Glutathione S-transferase Mu 4 is an enzyme that in humans is encoded by the GSTM4 gene.

Cytosolic and membrane-bound forms of glutathione S-transferase are encoded by two distinct supergene families. At present, eight distinct classes of the soluble cytoplasmic mammalian glutathione S-transferases have been identified: alpha, kappa, mu, omega, pi, sigma, theta and zeta. This gene encodes a glutathione S-transferase that belongs to the mu class. The mu class of enzymes functions in the detoxification of electrophilic compounds, including carcinogens, therapeutic drugs, environmental toxins and products of oxidative stress, by conjugation with glutathione.
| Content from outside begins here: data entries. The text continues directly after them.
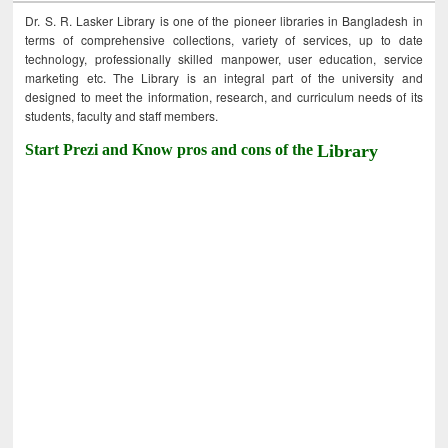
Dr. S. R. Lasker Library is one of the pioneer libraries in Bangladesh in
terms of comprehensive collections, variety of services, up to date
technology, professionally skilled manpower, user education, service
marketing etc. The Library is an integral part of the university and
designed to meet the information, research, and curriculum needs of its
students, faculty and staff members.
Start Prezi and Know pros and cons of the
Library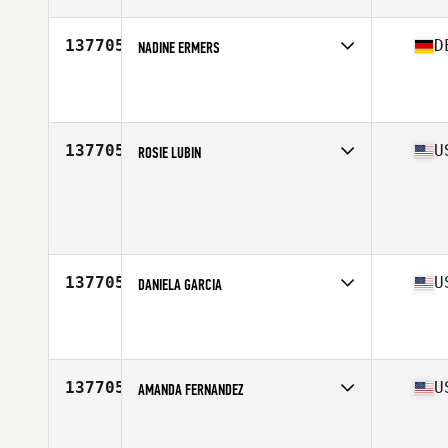
137705
D
NADINE ERMERS
Affiliate
CrossFit Rhein-Neckar
Age
38
Stats
168 cm | 60 kg
137705
U
ROSIE LUBIN
Age
25
Stats
61 in | 134 lb
137705
U
DANIELA GARCIA
Affiliate
CrossFit Posto 9
Age
27
Stats
6 in | 138 lb
137705
U
AMANDA FERNANDEZ
Affiliate
CrossFit Cedar Park
Age
38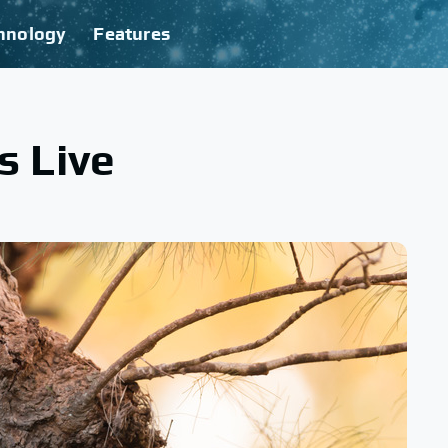
hnology
Features
s Live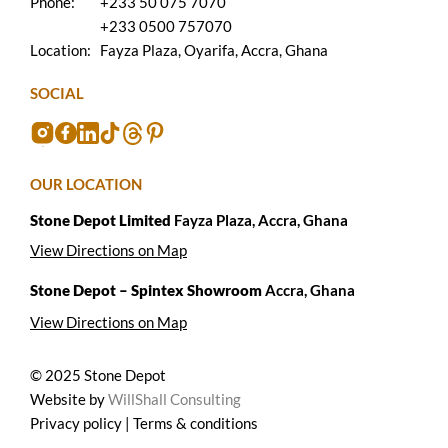
Phone:
+233 50 075 7070
+233 0500 757070
Location:
Fayza Plaza, Oyarifa, Accra, Ghana
SOCIAL
OUR LOCATION
Stone Depot Limited
Fayza Plaza, Accra, Ghana
View Directions on Map
Stone Depot – Spintex Showroom
Accra, Ghana
View Directions on Map
© 2025 Stone Depot
Website by
WillShall Consulting
Privacy policy | Terms & conditions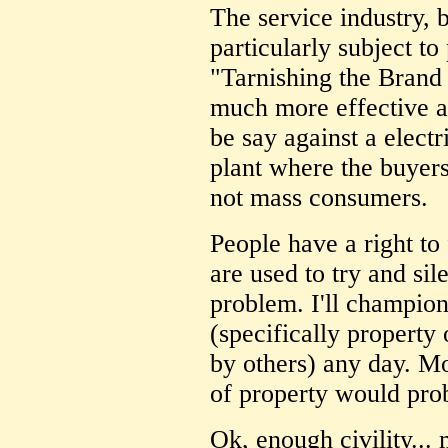
The service industry, b
particularly subject to
"Tarnishing the Brand
much more effective a
be say against a elect
plant where the buyers
not mass consumers.
People have a right to
are used to try and sil
problem. I'll champio
(specifically propert
by others) any day. M
of property would pro
Ok, enough civility... 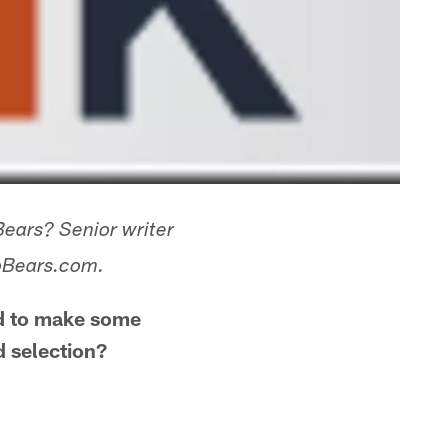
Bears? Senior writer
goBears.com.
ed to make some
d selection?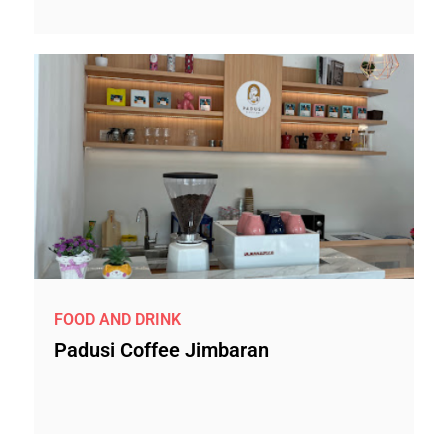
FOOD AND DRINK
Padusi Coffee Jimbaran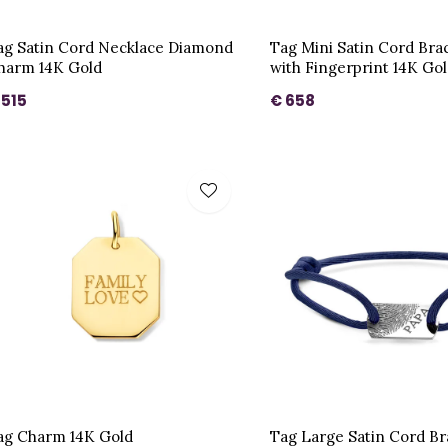
ag Satin Cord Necklace Diamond
Tag Mini Satin Cord Bra
harm 14K Gold
with Fingerprint 14K Go
 515
€ 658
ag Charm 14K Gold
Tag Large Satin Cord B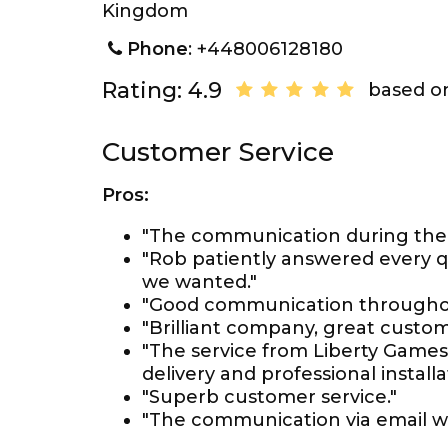
Kingdom
Phone
: +448006128180
Rating: 4.9
based on
Customer Service
Pros:
"The communication during the 
"Rob patiently answered every q
we wanted."
"Good communication throughout
"Brilliant company, great custom
"The service from Liberty Games
delivery and professional installa
"Superb customer service."
"The communication via email wor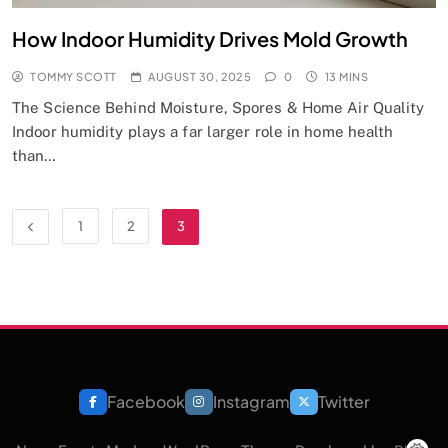
How Indoor Humidity Drives Mold Growth
TOMMY SCOTT
AUGUST 30, 2025
0
13 MINS
The Science Behind Moisture, Spores & Home Air Quality
Indoor humidity plays a far larger role in home health
than…
1
2
3
Facebook
Instagram
Twitter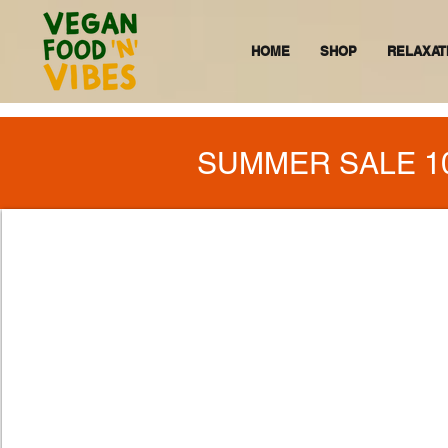
HOME
SHOP
RELAXAT
SUMMER SALE 1
VEGAN FO
BELIEVE PEOPLE 
THERE IS ALWAYS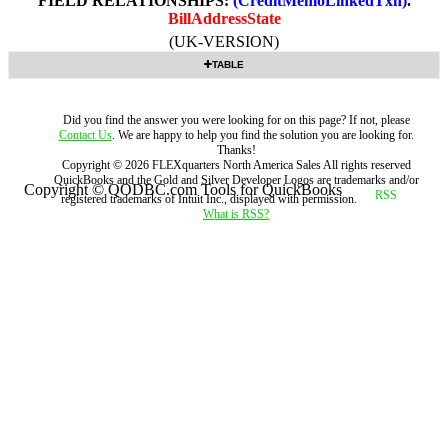
FIELD RELATIONSHIPS:
(CreditMemoLinkedTxn)
.
BillAddressState
(UK-VERSION)
TABLE
Did you find the answer you were looking for on this page? If not, please
Contact Us
. We are happy to help you find the solution you are looking for.
Thanks!
Copyright ©
2026
FLEXquarters North America Sales
All rights reserved
QuickBooks and the Gold and Silver Developer Logos are trademarks and/or
Copyright © QODBC.com Tools for QuickBooks
registered trademarks of Intuit Inc., displayed with permission.
What is RSS?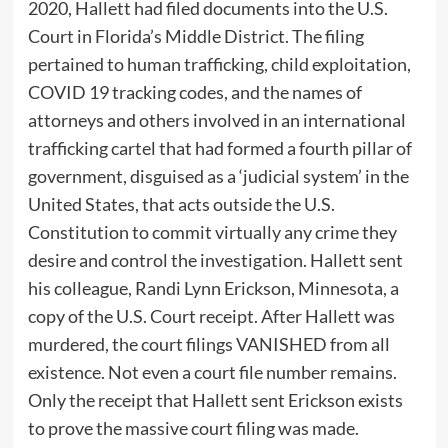
2020, Hallett had filed documents into the U.S.
Court in Florida’s Middle District. The filing
pertained to human trafficking, child exploitation,
COVID 19 tracking codes, and the names of
attorneys and others involved in an international
trafficking cartel that had formed a fourth pillar of
government, disguised as a ‘judicial system’ in the
United States, that acts outside the U.S.
Constitution to commit virtually any crime they
desire and control the investigation. Hallett sent
his colleague, Randi Lynn Erickson, Minnesota, a
copy of the U.S. Court receipt. After Hallett was
murdered, the court filings VANISHED from all
existence. Not even a court file number remains.
Only the receipt that Hallett sent Erickson exists
to prove the massive court filing was made.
The genes encoding the mu class of enzymes are organized in a gene cluster on chromosome 1p13.3 and are known to be highly polymorphic. These genetic variations can change an individual's susceptibility to carcinogens and toxins as well as affect the toxicity and efficacy of certain drugs. Diversification of these genes has occurred in regions encoding substrate-binding domains, as well as in tissue expression patterns, to accommodate an increasing number of foreign compounds. Multiple transcript variants, each encoding a distinct protein isoform, have been identified.

In the August 2009 issue of Oncogene journal, researchers at Huntsman Cancer Institute (HCI) at the University of Utah demonstrated that expression levels of GSTM4 could predict response to chemotherapy in patients with Ewing sarcoma.  The study found that patients who did not respond to chemotherapy had high levels of GSTM4.